Its not just the questionable cost, performance, safty numbers – or that it doesn’t set the base to expand our space – its virtualy everything about it!
Its amazingly bad.
>>Its amazingly bad.
Kelly,
Except for the people who work at NASA and will keep their jobs over the next 20+ years because of it.
I have no doubt that it can work, just that it’s not at all the most efficient(ore even a _more_ efficient) way of getting there. The active rebuttals from the NASA community regarding our (the open community) carping against the ESAS plan strike me as a serious case of “Methinks he doth protest too much”. However if it was my job on the line, I’d probably do the same thing.

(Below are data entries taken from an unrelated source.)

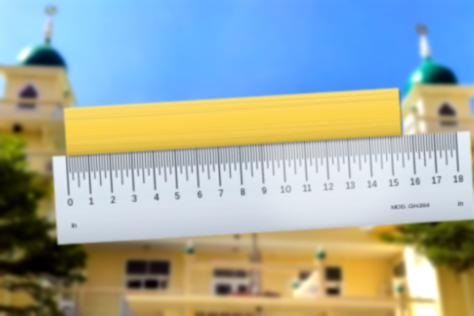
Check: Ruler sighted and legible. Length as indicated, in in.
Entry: 15.5 in
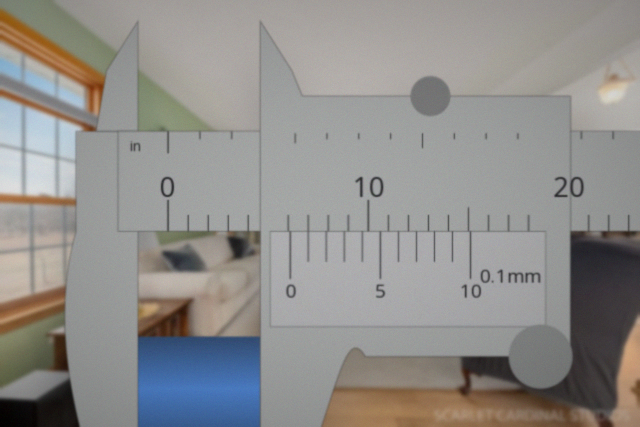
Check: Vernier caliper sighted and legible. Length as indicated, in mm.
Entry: 6.1 mm
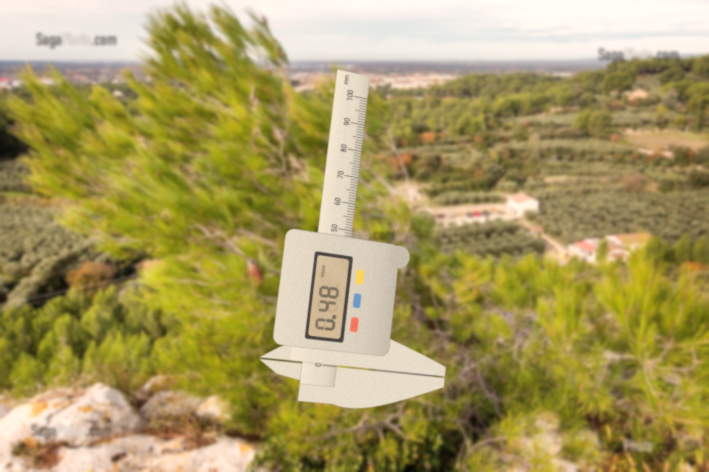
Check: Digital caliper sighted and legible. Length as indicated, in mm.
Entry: 0.48 mm
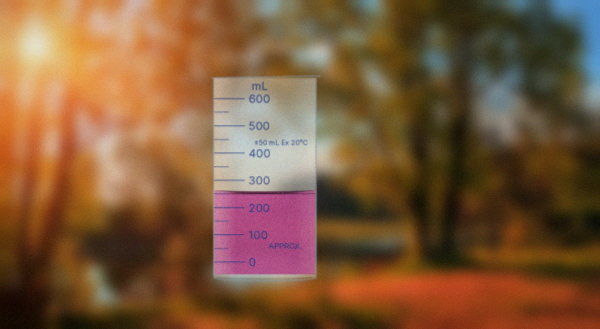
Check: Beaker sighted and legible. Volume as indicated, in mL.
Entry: 250 mL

Still, I think we’re only going to see efficient ways of getting to the moon when it is purely private enterprise paying the bills. Government has waaaaay too many other considerations on their minds rather than maximising benefit/cost.
Paul
Even assuming that there is a valid
point to the concerns regarding the
present workforce supporting the
Shuttle architecture – after all,
it’s hard to argue that it would
not be bad politics to put a large
number of skilled professionals out
of jobs – even assuming that we
have this “standing army” of rocket
plumbers to keep employed, can’t we
put them all to work on a less
complex and impractical vehicle
system?
>>can’t we put them all to work on a less complex and impractical vehicle system?
Dave,
The problem is not that the skilled rocket plumbers will be out of work. They won’t, at least not for long. The problem is that all the bureaucrats & hangers-on at NASA will be out of work and that is a huge proportion of the white collar workforce. The blue-collar workforce will be cut significantly as some of the main differences in the private vs. NASA arcitectures boils down to more efficient and much smaller standing armies of employees, many of whom are already working at the various booster manufacturing plants. There would be some increase in workforce to handle a higher production rate, but it is nowhere near directly proportional to the increase in launch-rate. So the blue collar guys and girls will inevitably get in the neck as will the white collar excess in the NASA system.
Lets face it, _that’s_ where the money savings comes from. The actual hardware in any high tech system is a small fraction of the manpower costs.